- DIRECTIONS: Reproduce the part of the Resuscitate album text between "In 2013, a follow-up" and "original ten songs.", inclusive, without any changes.

- TEXT SEGMENT:
————————

Studio album by Remedy Drive
- Released: September 18, 2012
- Recorded: 2012
- Studio: The Bomb Shelter (Brentwood, TN)
- Genre: Contemporary Christian music, Christian rock, indie rock
- Length: 36:29
- Label: Centricity Music
- Producer: Peter Kipley

Remedy Drive chronology
| Light Makes a Way EP (2011) | Resuscitate (2012) | Commodity (2014) |

Singles from Resuscitate
- "Better Than Life" Released: July 24, 2012; "Resuscitate Me" Released: 2012;

Alternative cover
- Resuscitate: The Acoustic Sessions

= Resuscitate (album) =

Resuscitate is the third studio album by contemporary Christian music band Remedy Drive. It was released on September 18, 2012, through Centricity Music. The album was produced by Peter Kipley at The Bomb Shelter in Brentwood, Tennessee.

The first radio single was "Better Than Life" that charted at No. 46 on the Billboard Christian Songs chart. "Resuscitate Me" was the No. 1 Billboard Christian Rock song. The album debut on the Billboard Christian and Heatseekers Albums charts at Nos. 23 and 20 respectively.

In 2013, a follow-up album was released, titled Resuscitate: The Acoustic Sessions, and it included acoustic remixes of the album's original ten songs.

==Background==
David Zach said to Grace S. Aspinwall of CCM Magazine that "'the album, Resuscitate was really born out of a time of grieving...the thrill of being on the radio was so exciting when we started out, and getting to tour with bands that we had looked up to was so much fun. But at the same time, we missed our families so much, and it really wore us out. My brothers decided that it was time to move on to something else.'"

The album was recorded at The Bomb Shelter in Brentwood, Tennessee, in 2012. The album was produced by Peter Kipley.

==Singles==
The first radio single was "Better Than Life". This song has attained No. 46 on the Billboard Christian Songs chart, which happed on August 19, 2012. The second single was "Resuscitate Me". The song has charted at No. 1 on the Billboard Christian Rock chart, for the week of October 13, 2012.

==Critical reception==

CCM Magazines Andy Argyrakis said that "Remedy Drive continues to be one of the most muscular and meaningful acts in today's modern rock world. Whether singing of their daily reliance on the Lord throughout 'Better Than Life' or offering stadium-shaking praise throughout 'Glory,' there's plenty of meat in the message."

————————

- SOURCE DATA:
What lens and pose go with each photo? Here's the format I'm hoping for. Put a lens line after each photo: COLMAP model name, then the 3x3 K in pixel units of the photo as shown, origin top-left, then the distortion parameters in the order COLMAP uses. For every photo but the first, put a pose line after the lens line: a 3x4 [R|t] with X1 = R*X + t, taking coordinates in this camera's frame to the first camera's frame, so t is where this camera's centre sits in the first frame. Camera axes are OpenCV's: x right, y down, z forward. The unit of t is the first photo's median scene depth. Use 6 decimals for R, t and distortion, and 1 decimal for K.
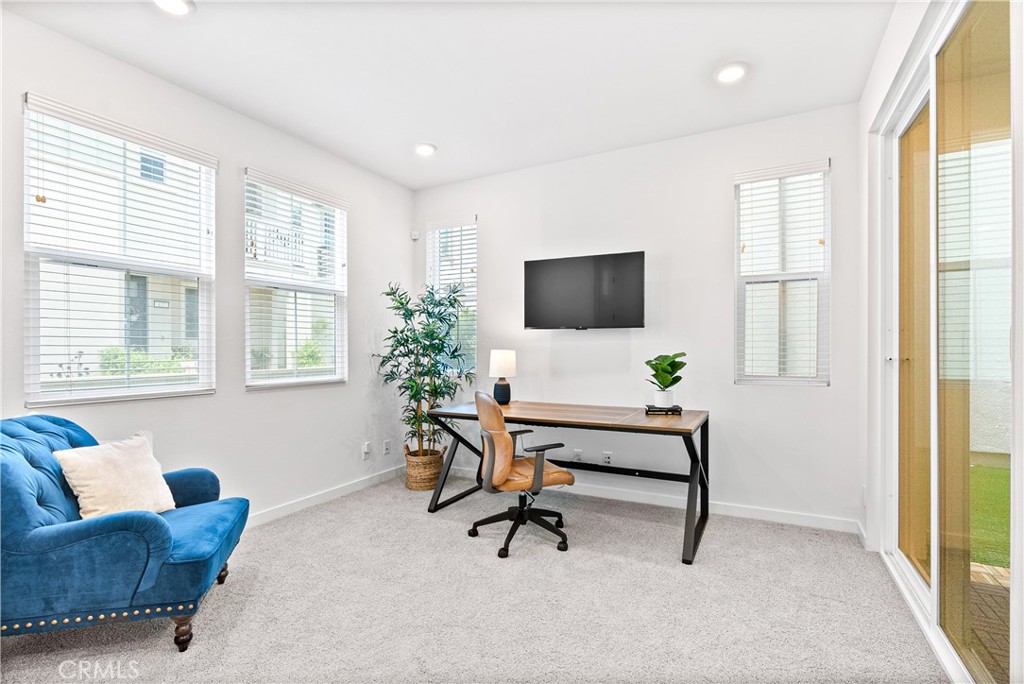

————————

- EXERCISE OUTPUT:
In 2013, a follow-up album was released, titled Resuscitate: The Acoustic Sessions, and it included acoustic remixes of the album's original ten songs.